Ce qui veut dire que le monde va rester durablement multipolaire. Mais le corollaire est donc un monde sans centre, en déséquilibre permanent. On y conteste l’ordre occidental, le commerce international est souvent anarchique, les organisations internationales peinent à trouver des consensus et à les faire respecter. Les pratiques multilatérales sont vécues comme des décisions mettant en cause la souveraineté. Pour le meilleur ou le pire, le monde est gazeux. Il suffit de voir comment Erdogan, Orban ou Loukachenko bravent l’opinion mondiale.

D’abord, les pôles sont disparates au sein desquels les attributs économiques, militaires, culturels de la puissance sont éclatés. Ensuite, les acteurs internationaux sont multiples, non seulement du fait de l’accroissement du nombre de puissances grandes ou moyennes mais aussi en raison de l’émergence de nouveaux intervenants : ONG, entreprises multinationales, grands acteurs locaux, communautés virtuelles, groupes terroristes ou narcoterroristes. Aussi, le système d’organisations internationales mis en place après la Seconde Guerre mondiale parvenait encore plus difficilement qu’hier à répondre aux tensions nouvelles.
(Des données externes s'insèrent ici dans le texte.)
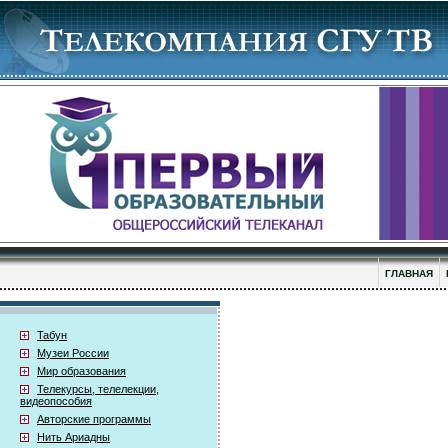
ГЛАВНАЯ
Табун
Музеи России
Мир образования
Телекурсы, телелекции,
видеопособия
Авторские программы
Нить Ариадны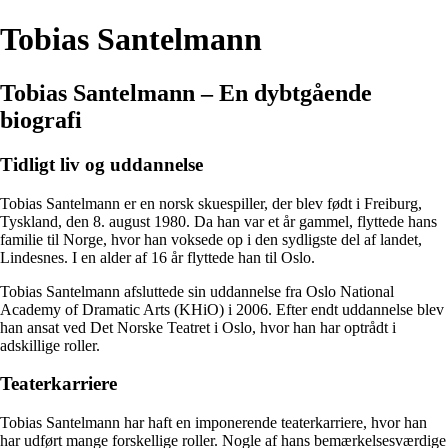
Tobias Santelmann
Tobias Santelmann – En dybtgående
biografi
Tidligt liv og uddannelse
Tobias Santelmann er en norsk skuespiller, der blev født i Freiburg,
Tyskland, den 8. august 1980. Da han var et år gammel, flyttede hans
familie til Norge, hvor han voksede op i den sydligste del af landet,
Lindesnes. I en alder af 16 år flyttede han til Oslo.
Tobias Santelmann afsluttede sin uddannelse fra Oslo National
Academy of Dramatic Arts (KHiO) i 2006. Efter endt uddannelse blev
han ansat ved Det Norske Teatret i Oslo, hvor han har optrådt i
adskillige roller.
Teaterkarriere
Tobias Santelmann har haft en imponerende teaterkarriere, hvor han
har udført mange forskellige roller. Nogle af hans bemærkelsesværdige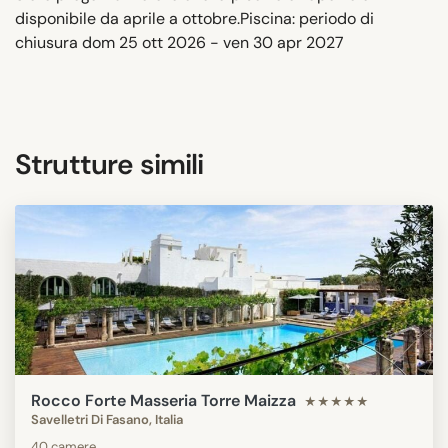
disponibile da aprile a ottobre.Piscina: periodo di
chiusura dom 25 ott 2026 - ven 30 apr 2027
Strutture simili
Rocco Forte Masseria Torre Maizza
★★★★★
Savelletri Di Fasano, Italia
40 camere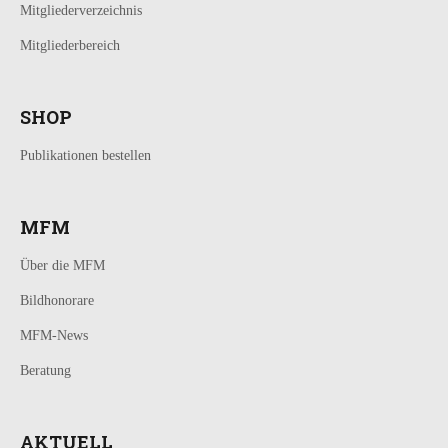
Mitgliederverzeichnis
Mitgliederbereich
SHOP
Publikationen bestellen
MFM
Über die MFM
Bildhonorare
MFM-News
Beratung
AKTUELL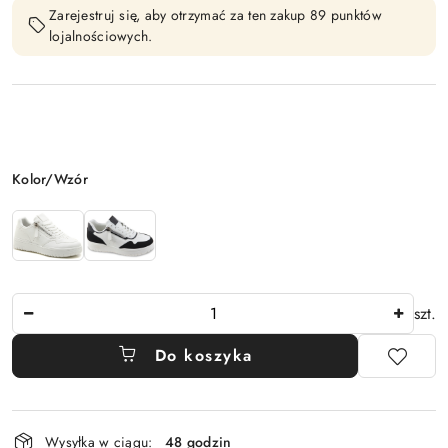
Zarejestruj się, aby otrzymać za ten zakup 89 punktów
lojalnościowych.
Wariant
Kolor/Wzór
Ilość
szt.
Do koszyka
Dostępność
Wysyłka w ciągu:
48 godzin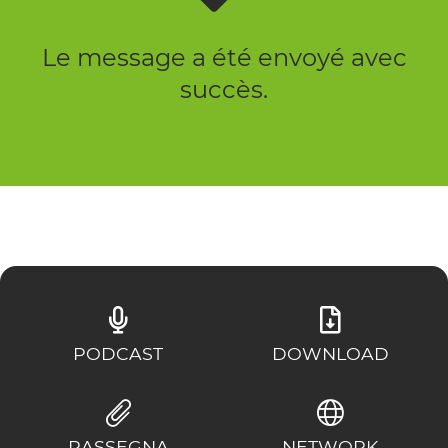
Le message a été envoyé avec
succès.
PODCAST
DOWNLOAD
RASSEGNA
NETWORK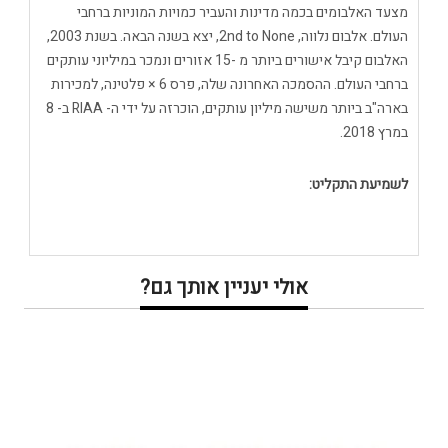
מצעד האלבומים בכמה מדינות והעביר כמויות המוניות ברחבי
העולם. אלבום נלווה, 2nd to None, יצא בשנה הבאה. בשנת 2003,
האלבום קיבל אישורים ביותר מ -15 אזורים ונמכר במיליוני עותקים
ברחבי העולם. ההסמכה האחרונה שלה, פרס 6 × פלטינה, למכירות
בארה"ב ביותר משישה מיליון עותקים, הוכרזה על ידי ה- RIAA ב- 8
במרץ 2018.
לשמיעת התקליט:
אולי יעניין אותך גם?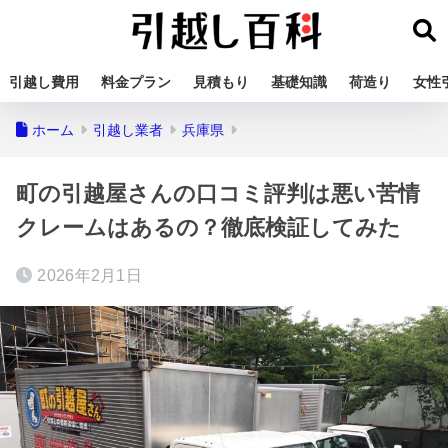
引越し費用
料金プラン
見積もり
基礎知識
荷造り
女性
ホーム
引越し業者
兵庫県
町の引越屋さんの口コミ評判は悪い苦情
クレームはあるの？徹底検証してみた
2026年2月1日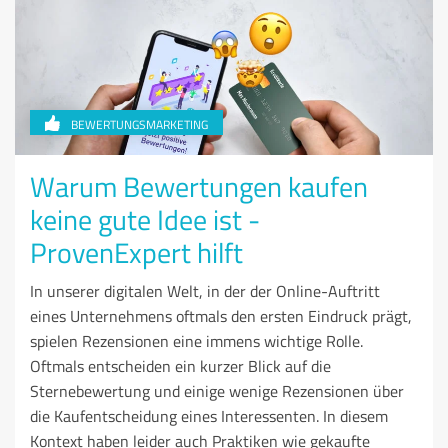
BEWERTUNGSMARKETING
Warum Bewertungen kaufen
keine gute Idee ist -
ProvenExpert hilft
In unserer digitalen Welt, in der der Online-Auftritt
eines Unternehmens oftmals den ersten Eindruck prägt,
spielen Rezensionen eine immens wichtige Rolle.
Oftmals entscheiden ein kurzer Blick auf die
Sternebewertung und einige wenige Rezensionen über
die Kaufentscheidung eines Interessenten. In diesem
Kontext haben leider auch Praktiken wie gekaufte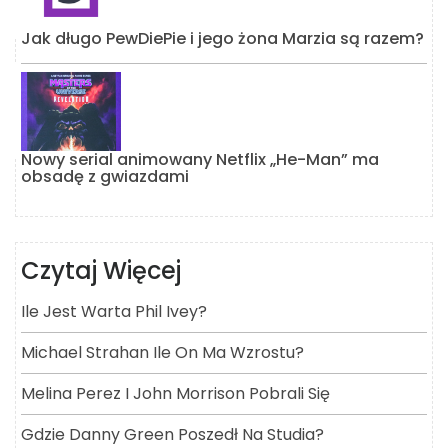
Jak długo PewDiePie i jego żona Marzia są razem?
Nowy serial animowany Netflix „He-Man” ma
obsadę z gwiazdami
Czytaj Więcej
Ile Jest Warta Phil Ivey?
Michael Strahan Ile On Ma Wzrostu?
Melina Perez I John Morrison Pobrali Się
Gdzie Danny Green Poszedł Na Studia?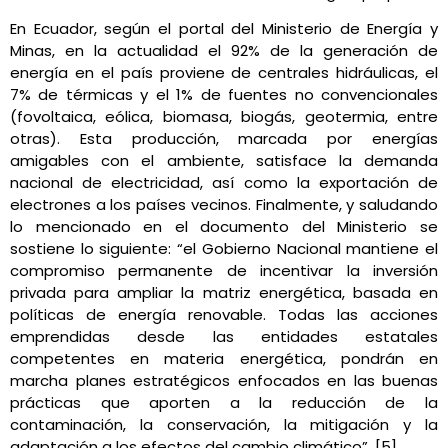
En Ecuador, según el portal del Ministerio de Energía y
Minas, en la actualidad el 92% de la generación de
energía en el país proviene de centrales hidráulicas, el
7% de térmicas y el 1% de fuentes no convencionales
(fovoltaica, eólica, biomasa, biogás, geotermia, entre
otras). Esta producción, marcada por energías
amigables con el ambiente, satisface la demanda
nacional de electricidad, así como la exportación de
electrones a los países vecinos. Finalmente, y saludando
lo mencionado en el documento del Ministerio se
sostiene lo siguiente: “el Gobierno Nacional mantiene el
compromiso permanente de incentivar la inversión
privada para ampliar la matriz energética, basada en
políticas de energía renovable. Todas las acciones
emprendidas desde las entidades estatales
competentes en materia energética, pondrán en
marcha planes estratégicos enfocados en las buenas
prácticas que aporten a la reducción de la
contaminación, la conservación, la mitigación y la
adaptación a los efectos del cambio climático”. [5]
Enfin, la confiance dans la sphère internationale s’érode de toute part : montée des nationalismes et des populismes, soupçons réciproques des puissances émergentes contre les anciennes puissances qui voudraient bloquer leur ascension.

Il y a une contradiction entre les problèmes nouveaux, les acteurs nouveaux et les formes anciennes du débat international.